Estranged, 2015.
Directed by Adam Levins.
Starring Amy Manson, Craig Conway, Simon Quarterman, James Cosmo, Bob Duff, James Lance, Eileen Nicholas, Nora-Jane Noone.
SYNOPSIS:
A woman with amnesia from a crash returns to her family home and tries to work out who she was before her accident and why her family are behaving so strangely towards her.
Touching on the subject of class and the insular nature of family in the upper classes, Estranged is a curious British thriller about January (Amy Manson – Pumpkinhead: Blood Feud), a vibrant young woman having the time of her life travelling through Brazil with her boyfriend Callum (Simon Quarterman – The Devil Inside) when she is flung from their scooter during a crash. Surviving but suffering from amnesia and needing a wheelchair until she regains the use of her legs, January returns to her isolated family mansion deep in the British countryside with Callum but the welcome she receives from her family is a strangely cold one. Feeling something is not quite right from the start, January is desperate to remember why she left the family home in the first place but once Callum disappears without trace January is left alone with her parents and two siblings, along with the creeping dread that her family may not be the people they say they are.
Starting off as a family drama with a very dark undertone, Estranged is a masterclass in slow-burning tension that builds into a nightmare, evoking Steven Sheil’s Mum & Dad but in a Downton Abbey-esque setting. The isolated mansion is as much a character as the main cast and immediately sets a mood that you could compare to The Texas Chain Saw Massacre or even Psycho for eeriness, but those are films that clue you in before the opening credits have finished as to what lays ahead; Estranged gives nothing away as we are introduced to January’s parents, played brilliantly by Trainspotting’s James Cosmo and Eileen Nicholas, and her creepy brother and sister, played by James Lance and The Descent’s Nora-Jane Noone respectively. Cosmo especially delivers the kind of performance that can make or break a film that is built on suspense and the way he moves from calm squinty-eyed suspicion when January and Callum arrive at the house to full-on brutality by the time of the film’s climax is as gripping as trying to figure out what happened to make January leave the house all those years ago.
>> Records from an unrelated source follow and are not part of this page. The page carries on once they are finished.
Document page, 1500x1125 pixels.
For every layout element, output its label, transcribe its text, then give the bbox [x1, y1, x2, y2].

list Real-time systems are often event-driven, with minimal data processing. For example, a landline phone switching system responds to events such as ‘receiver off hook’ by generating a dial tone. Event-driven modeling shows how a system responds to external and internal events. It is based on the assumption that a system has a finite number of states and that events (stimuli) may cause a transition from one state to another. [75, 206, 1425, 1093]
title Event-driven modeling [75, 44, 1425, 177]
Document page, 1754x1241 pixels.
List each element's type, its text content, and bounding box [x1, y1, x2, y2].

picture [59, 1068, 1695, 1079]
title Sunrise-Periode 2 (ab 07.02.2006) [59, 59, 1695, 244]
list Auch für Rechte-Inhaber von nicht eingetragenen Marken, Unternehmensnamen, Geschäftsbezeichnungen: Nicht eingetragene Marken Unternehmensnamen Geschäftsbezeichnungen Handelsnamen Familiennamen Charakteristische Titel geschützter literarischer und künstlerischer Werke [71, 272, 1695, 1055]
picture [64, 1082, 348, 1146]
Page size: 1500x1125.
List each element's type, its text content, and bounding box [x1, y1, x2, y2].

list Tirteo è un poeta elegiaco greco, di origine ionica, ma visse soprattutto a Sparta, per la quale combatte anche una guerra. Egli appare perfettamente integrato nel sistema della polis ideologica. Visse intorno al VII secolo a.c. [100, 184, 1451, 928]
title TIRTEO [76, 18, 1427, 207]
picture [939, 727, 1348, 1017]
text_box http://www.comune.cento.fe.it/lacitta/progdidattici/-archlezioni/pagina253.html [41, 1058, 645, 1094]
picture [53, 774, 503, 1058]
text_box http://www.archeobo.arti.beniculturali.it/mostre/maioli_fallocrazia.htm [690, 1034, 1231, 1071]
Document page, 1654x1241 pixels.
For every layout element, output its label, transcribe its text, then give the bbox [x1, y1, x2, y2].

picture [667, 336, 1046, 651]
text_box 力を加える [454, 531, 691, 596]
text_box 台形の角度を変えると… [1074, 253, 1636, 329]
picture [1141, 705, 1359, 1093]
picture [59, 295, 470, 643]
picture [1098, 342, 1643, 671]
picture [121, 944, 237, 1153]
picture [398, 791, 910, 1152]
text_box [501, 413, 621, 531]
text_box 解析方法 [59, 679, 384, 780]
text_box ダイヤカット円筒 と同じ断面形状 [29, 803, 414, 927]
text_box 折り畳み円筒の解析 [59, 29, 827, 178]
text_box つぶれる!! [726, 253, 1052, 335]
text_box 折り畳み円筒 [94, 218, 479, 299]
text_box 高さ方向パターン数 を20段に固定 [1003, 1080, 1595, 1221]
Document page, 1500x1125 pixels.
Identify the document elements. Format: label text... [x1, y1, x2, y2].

Underscoring all of the main performances is Craig Conway as Thomas the butler, witnessing everything that is going on and the only person in the household capable of shedding any real light onto the situation. The subtle camerawork during certain scenes where he is lurking in the background foreshadows where the film will ultimately go but it is nonetheless a tense journey getting there. The final reveal is a little underwhelming considering the fantastic build-up but just to have a new film that evokes the classic British horror movies of yesteryear but adds a little spice to the formula is something worth celebrating, and on the whole, Estranged delivers.